When the customer sends back the fish because it’s overdone or the sauce is broken, you can’t blame your sous chef.
– Gene Kim and Steve Yegge, Vibe Coding 2025 [35]
By involving a human in the AI development process, we can detect errors earlier and achieve better results, which is also crucial for safety.
Assigning data and actions¶
Whenever possible, we try to present the agent’s results in an easily accessible way, for example by explaining the reasoning or by referring to the data that supports the model’s reasoning. Although it is difficult to make such attributions robust [36], similar problems arise as before when we ignore additional information as soon as it exceeds our expectations or becomes too tedious to verify. [33]
Additional risks¶
This article focuses primarily on new risks that apply specifically to agent-based AI systems. The usual security risks still apply. However, the increasing prevalence of such systems has led to an explosion in new software. Often, however, they are used by people who have little or no experience with software security, reliability, and maintainability. Therefore, all standard security checks should continue to be performed, as described, for example, for Python applications in our Python for Data Science tutorial [37].
Economic and ethical concerns¶
It would be negligent of us not to also point out general concerns about the AI industry as a whole. Most LLM providers are companies run by tech oligarchs [38] who have shown little concern for privacy, security or ethics in the past.
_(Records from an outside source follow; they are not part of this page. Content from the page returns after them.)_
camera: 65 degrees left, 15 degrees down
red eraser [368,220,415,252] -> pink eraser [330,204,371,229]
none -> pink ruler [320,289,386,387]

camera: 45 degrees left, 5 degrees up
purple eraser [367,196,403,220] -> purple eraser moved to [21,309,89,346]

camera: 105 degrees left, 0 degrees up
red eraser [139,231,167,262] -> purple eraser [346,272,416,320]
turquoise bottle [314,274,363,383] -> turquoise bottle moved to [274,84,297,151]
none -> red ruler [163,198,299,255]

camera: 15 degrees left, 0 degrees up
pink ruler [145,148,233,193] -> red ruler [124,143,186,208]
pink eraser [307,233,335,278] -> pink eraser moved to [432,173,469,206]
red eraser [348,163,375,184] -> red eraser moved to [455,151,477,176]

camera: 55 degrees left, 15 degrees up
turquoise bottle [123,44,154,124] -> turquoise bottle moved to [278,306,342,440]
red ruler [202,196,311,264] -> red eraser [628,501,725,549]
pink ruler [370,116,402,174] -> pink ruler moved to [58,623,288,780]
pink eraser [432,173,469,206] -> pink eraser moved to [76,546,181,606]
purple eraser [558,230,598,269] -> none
On the contrary, they often support elitist, undemocratic policies.
There are also many signs that they are promoting a hype-driven AI bubble without sustainable business models – Cory Doctorow’s article ‘The real (economic) AI apocalypse is nigh’ [39] summarises these concerns well:
AI is the asbestos we are shoveling into the walls of our society and our descendants will be digging it out for generations.
Ultimately, it seems very likely that this bubble will burst or at least shrink, and AI tools will become much more expensive, enshittified [40], or both.
Conclusions¶
In Bruce Schneier’s article, which we quoted at the beginning, there are some efforts to secure agentic LLM systems, but the hoped-for revenues are at the forefront. The more people use agentic LLM systems, the more and more sophisticated attacks can be expected. Most of our sources only describe proof-of-concept attacks, but it is only a matter of time before we see the first attacks in the real world.
So we will have to keep up to date with current developments, continue reading the blogs of Simon Willison [3], Bruce Schneier [4] and Snyk [41], and publish our new findings on the cusy blog [2].